Court Opinion

ID: 9651257
Source: CourtListenerOpinion
Date Created: 2023-08-23 16:11:27.140344+00
Date Added: 2024-06-11T18:12:31.334789
License: Public Domain

HUTCHESON, Circuit Judge
(specially concurring).
I agree with the result arrived at by the majority and with the reasons given for arriving at it. I disagree only with the statement in the opinion, which I regard as unnecessary to the decision, that the authority to appoint a receiver as “a complete demand and not merely ancillary to a demand for a money judgment against the corporation” given by Louisiana Statutes, Act of 1898, No. 159, may be exercised as well in a federal as in a state court. Pusey & Jones v. Hanssen, 261 U.S. 491, 43 S.Ct. 454, 67 L.Ed. 763, approved in Gordon v. Washington, 295 U.S. 30 at pages 37 and 38, 55 S.Ct. 584, 588, 79 L.Ed. 12821 and cited arguendo with approval in Kelleam v. Maryland Casualty Co., 312 U.S. 377 at page 381, 61 S.Ct. 595, 85 L.Ed. 899 and in Guaranty Trust Co. v. York, 326 U.S. 99 at page 106, 65 S.Ct. 1464, 89 L.Ed. 2079, 160 A.L.R. 1231, is authority to the contrary. It may be, in the present climate of opinion prevailing in the Supreme Court, that the doctrine, so clearly enunciated in Pusey & Jones v. Hanssen and so firmly reannounced in Gordon v. Washington and Kelleam v. Maryland Casualty Co., is on the way out. I think though this is neither the court nor the occasion to say so. This is not the court because we are without authority to overrule Supreme Court decisions, and whether, as diviners, we have read or misread the crystal bowl, we have had our labor for our pains. This is not the occasion, for, holding as we do that if the court had the authority to appoint, it did not err in not appointing a receiver, we have made it clear that our effort at divination is completely gratuitous.

Tasks to perform:
**1.** Answer these questions about the court opinion:
(a) Which Louisiana statute grants the authority to appoint a receiver?
(b) Which circuit judge wrote this special concurrence?
(c) Why does the judge say this is not the court to declare the doctrine on the way out?
**2.** Proceed with the court opinion, starting after its last sentence.

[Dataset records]
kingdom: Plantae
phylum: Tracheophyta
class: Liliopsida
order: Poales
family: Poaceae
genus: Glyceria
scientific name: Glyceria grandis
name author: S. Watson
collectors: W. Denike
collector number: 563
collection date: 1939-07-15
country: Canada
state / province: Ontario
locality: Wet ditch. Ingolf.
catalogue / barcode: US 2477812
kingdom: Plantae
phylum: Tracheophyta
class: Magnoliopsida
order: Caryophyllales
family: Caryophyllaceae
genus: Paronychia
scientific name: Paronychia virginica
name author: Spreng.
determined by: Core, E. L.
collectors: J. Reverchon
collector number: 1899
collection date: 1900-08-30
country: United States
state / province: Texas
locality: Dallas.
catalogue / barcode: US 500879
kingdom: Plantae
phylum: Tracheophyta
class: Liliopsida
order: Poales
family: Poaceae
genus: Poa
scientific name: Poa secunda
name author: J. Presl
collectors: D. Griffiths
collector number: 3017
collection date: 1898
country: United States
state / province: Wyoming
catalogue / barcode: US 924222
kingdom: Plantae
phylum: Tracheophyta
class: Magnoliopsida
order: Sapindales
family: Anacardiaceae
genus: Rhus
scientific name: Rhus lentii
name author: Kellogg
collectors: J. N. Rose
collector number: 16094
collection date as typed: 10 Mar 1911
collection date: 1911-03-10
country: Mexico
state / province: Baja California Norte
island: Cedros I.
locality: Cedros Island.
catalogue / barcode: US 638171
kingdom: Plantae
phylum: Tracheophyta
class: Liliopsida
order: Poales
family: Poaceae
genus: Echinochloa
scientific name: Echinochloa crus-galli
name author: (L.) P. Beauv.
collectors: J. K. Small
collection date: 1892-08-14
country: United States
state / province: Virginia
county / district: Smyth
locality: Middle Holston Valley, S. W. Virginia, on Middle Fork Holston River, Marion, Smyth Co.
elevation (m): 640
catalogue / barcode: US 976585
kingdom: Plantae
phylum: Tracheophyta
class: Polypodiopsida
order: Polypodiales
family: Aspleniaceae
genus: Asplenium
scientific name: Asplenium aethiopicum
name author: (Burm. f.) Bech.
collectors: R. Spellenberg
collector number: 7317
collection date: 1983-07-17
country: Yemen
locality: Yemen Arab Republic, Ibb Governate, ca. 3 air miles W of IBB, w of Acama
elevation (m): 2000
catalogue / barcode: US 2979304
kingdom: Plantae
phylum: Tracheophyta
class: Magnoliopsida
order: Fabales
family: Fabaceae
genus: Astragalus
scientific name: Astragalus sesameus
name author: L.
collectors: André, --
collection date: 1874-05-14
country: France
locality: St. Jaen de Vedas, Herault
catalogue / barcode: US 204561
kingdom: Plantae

Task results:
**1.**
(a) Louisiana Statutes, Act of 1898, No. 159.
(b) Circuit Judge Hutcheson.
(c) The court is without authority to overrule Supreme Court decisions.

**2.**
 In this case Chief Justice Stone, speaking for a unanimous court, simply and clearly thus restated the reason for the appointment of federal equity receivers and the basis on which such appointment rests: “A receivership is only a moans to reach some legitimate end sought through the exercise of the power of a court of equity. It is not an end in itself. Where a final decree involving the disposition of property is appropriately asked, the court in its discretion may appoint a receiver to preserve and protect the property pending its final disposition. * * * it has never been extended to other classes of eases. Whenever the attempt thus to extend it, by using the receivership as an end instead of a means, has been brought to the attention of this Court, it has pointed out that a federal court of equity will not appoint a receiver where the appointment is not ancillary to some form of final relief which is appropriate for equity to give.”